## Prompt 1
For each statement (a), (b) and (c), decide whether the passage on Gorbachev's handling of the Stalin era, which appears below, supports it. Answer yes or no and quote the deciding words. (a) Gorbachev's book was written in the summer of 1987. (b) In his speech to the January 1987 Plenum, Gorbachev named Brezhnev and Stalin directly. (c) Khrushchev spoke of an entire system of oppression rather than of individuals.
## Prompt 2
Write a continuation of the passage on Gorbachev's handling of the Stalin era, which appears below, starting after its last sentence.

## Document segment
·····

Gorbachev’s own language has been curiously indirect. His speech to the January 1987 Plenum referred repeatedly to the years of ‘stagnancy’ under Brezhnev as being the product of social and political patterns established under Stalin: but he omitted to mention Brezhnev and Stalin by name. In his present book, which is notable mainly for its bland and unexceptionable list of objectives and for the elegance of its presentation rather than the rigorousness of its analysis, he seldom refers explicitly to either Brezhnev or Stalin.

Gorbachev’s evasiveness is caused by the need to avoid offending the sensitivities of leading party cadres. He knows that Khrushchev’s recklessness here was one of the reasons for his downfall in 1964. But Gorbachev has a further motive too, though it is barely detectable in his book, which was written in the summer of 1987 and published after the speech he made on the 70th anniversary of the October Revolution. By November, when the speech was delivered, Gorbachev had the confidence to denounce Stalin’s rule more openly. On this occasion, he spoke of the crimes committed in the Thirties. But Khrushchev had said as much thirty years ago: indeed, unlike Gorbachev, Khrushchev had not confined himself to talking only of a few ‘thousands’ of victims of Stalin and his murderous police. Gorbachev, on the other hand, took the official discussion onto a higher plane. Khrushchev, as many Western commentators complained at the time, concentrated on individuals. Stalin and his police chief Lavrenti Beria were laden with all the guilt. Gorbachev, by contrast, has begun to talk of an entire ‘system’ of oppression in Soviet public life in the late Thirties. This is historically cogent but politically risky. Hence Gorbachev’s otherwise ludicrous coyness about the number of victims; hence, too, his banging of the patriotic drum about policies which have long been discredited in Western historical discussions: his extremely skewed account of the Nazi-Soviet Pact is just one glaring example.

·····

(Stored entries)
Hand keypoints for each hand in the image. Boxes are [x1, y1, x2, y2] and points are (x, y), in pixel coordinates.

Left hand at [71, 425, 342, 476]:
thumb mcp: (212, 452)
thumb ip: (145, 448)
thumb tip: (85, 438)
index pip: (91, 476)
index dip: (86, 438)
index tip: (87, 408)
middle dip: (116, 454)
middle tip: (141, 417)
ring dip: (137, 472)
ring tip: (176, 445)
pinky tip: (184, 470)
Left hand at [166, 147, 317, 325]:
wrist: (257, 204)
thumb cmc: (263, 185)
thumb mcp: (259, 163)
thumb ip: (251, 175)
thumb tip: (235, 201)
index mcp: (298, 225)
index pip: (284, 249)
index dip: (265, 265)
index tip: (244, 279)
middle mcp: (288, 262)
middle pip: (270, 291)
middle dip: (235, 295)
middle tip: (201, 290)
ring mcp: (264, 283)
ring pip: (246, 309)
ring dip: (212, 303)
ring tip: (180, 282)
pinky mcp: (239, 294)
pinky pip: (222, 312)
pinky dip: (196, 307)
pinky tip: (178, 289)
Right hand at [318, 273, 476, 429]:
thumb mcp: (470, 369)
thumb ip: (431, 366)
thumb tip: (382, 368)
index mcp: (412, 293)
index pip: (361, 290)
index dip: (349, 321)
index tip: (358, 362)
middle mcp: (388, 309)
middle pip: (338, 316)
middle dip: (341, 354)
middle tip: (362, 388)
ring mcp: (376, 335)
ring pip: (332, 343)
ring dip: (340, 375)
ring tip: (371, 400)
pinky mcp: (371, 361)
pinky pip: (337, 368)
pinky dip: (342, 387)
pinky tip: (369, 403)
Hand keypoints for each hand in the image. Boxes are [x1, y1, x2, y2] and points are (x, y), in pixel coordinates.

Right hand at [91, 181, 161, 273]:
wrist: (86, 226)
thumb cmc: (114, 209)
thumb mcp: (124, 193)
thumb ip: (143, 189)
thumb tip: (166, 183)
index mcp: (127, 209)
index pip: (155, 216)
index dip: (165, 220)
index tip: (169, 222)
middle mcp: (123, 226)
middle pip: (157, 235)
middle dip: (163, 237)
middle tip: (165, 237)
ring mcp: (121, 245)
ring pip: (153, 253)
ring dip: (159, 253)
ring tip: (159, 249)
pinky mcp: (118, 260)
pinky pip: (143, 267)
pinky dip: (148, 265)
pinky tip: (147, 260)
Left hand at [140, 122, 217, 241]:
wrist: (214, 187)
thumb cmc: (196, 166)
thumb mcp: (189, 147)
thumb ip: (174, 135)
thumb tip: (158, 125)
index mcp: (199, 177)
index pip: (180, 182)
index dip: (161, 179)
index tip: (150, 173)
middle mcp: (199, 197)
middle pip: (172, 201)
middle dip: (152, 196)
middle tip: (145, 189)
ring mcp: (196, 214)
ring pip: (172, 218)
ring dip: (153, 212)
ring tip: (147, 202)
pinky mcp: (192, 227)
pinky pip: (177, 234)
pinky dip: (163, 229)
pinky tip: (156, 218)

·····

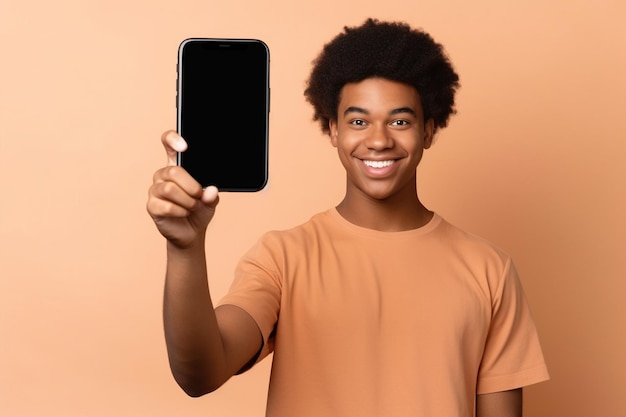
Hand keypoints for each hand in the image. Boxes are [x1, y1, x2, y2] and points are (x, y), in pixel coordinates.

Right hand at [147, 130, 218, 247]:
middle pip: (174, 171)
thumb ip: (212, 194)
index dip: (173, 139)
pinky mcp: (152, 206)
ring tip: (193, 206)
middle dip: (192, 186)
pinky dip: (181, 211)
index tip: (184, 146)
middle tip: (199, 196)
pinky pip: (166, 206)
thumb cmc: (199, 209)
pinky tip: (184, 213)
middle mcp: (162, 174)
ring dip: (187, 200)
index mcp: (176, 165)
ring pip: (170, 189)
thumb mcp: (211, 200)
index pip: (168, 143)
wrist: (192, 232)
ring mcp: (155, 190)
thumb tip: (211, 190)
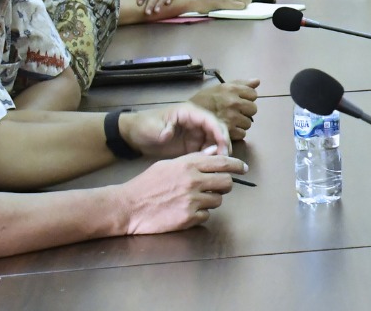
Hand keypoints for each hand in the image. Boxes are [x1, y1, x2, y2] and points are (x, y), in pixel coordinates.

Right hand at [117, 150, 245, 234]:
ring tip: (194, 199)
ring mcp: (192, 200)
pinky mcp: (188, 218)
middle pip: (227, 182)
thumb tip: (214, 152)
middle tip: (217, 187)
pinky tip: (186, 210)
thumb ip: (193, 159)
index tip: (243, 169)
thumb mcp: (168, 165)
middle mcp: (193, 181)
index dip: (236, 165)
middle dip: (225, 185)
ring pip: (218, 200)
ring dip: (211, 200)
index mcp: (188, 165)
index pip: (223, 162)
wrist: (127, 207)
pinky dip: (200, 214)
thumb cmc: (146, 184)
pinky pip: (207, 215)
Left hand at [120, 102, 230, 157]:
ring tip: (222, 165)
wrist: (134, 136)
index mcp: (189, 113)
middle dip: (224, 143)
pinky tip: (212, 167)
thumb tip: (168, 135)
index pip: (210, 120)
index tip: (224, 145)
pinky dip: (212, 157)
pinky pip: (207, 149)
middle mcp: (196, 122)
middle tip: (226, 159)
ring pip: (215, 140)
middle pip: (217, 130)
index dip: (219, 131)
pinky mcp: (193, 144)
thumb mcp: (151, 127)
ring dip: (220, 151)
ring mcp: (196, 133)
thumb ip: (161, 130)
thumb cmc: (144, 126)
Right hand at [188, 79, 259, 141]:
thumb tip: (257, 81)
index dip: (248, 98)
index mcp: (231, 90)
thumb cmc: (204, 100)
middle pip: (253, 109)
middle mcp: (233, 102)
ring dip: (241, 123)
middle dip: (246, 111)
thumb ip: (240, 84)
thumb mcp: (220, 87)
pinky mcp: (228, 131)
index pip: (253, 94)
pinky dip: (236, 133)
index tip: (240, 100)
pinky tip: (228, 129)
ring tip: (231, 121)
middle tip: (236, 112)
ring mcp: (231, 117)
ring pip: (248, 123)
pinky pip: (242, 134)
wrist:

·····

## Expected answer 1
(a) Yes: "which was written in the summer of 1987"
(b) No: "but he omitted to mention Brezhnev and Stalin by name"
(c) No: "Khrushchev, as many Western commentators complained at the time, concentrated on individuals."

## Expected answer 2
Yet the Western newspaper reporters who expressed so much disappointment about Gorbachev’s discussion of the purges were not so much missing the point as ignoring the fact that there are several points at issue. Gorbachev was giving in to the more conservative reformers – and even Ligachev, the second most powerful figure in the Politburo, is a reformer of a sort – when he spoke of the number of people eliminated in the Thirties. In certain other respects, however, he got his way. In particular, he was able to say that many existing defects in the mechanisms of state and society in the USSR are traceable to systemic changes introduced under Stalin. Soviet politics are in need of democratisation, according to Gorbachev, precisely because of the over-hierarchical and oppressive tendencies established in the Stalin era. Gorbachev has also offered a fond appreciation of the epoch immediately preceding Stalin’s dominance. These were the years of the New Economic Policy, which was introduced by Lenin in 1921 and lasted till the end of the Twenties. Under the NEP, peasants were allowed to trade their grain surpluses privately; intellectual debate was freer than it was later; and intra-party disputes were handled without bloodshed.

While painting what is still an anodyne picture of the Thirties, Gorbachev managed to offer a decidedly enthusiastic portrait of the Twenties. Indeed, he implied that in many respects the NEP could be seen as offering the possibility of a stage-by-stage transition to socialism without the necessity of Stalinism. Popular political choice and participation were themes that ran through his speech. He even spoke of the February Revolution of 1917, which saw the overthrow of Nicholas II and the installation of the Provisional Government, in terms which only briefly discussed the role played by the Bolsheviks.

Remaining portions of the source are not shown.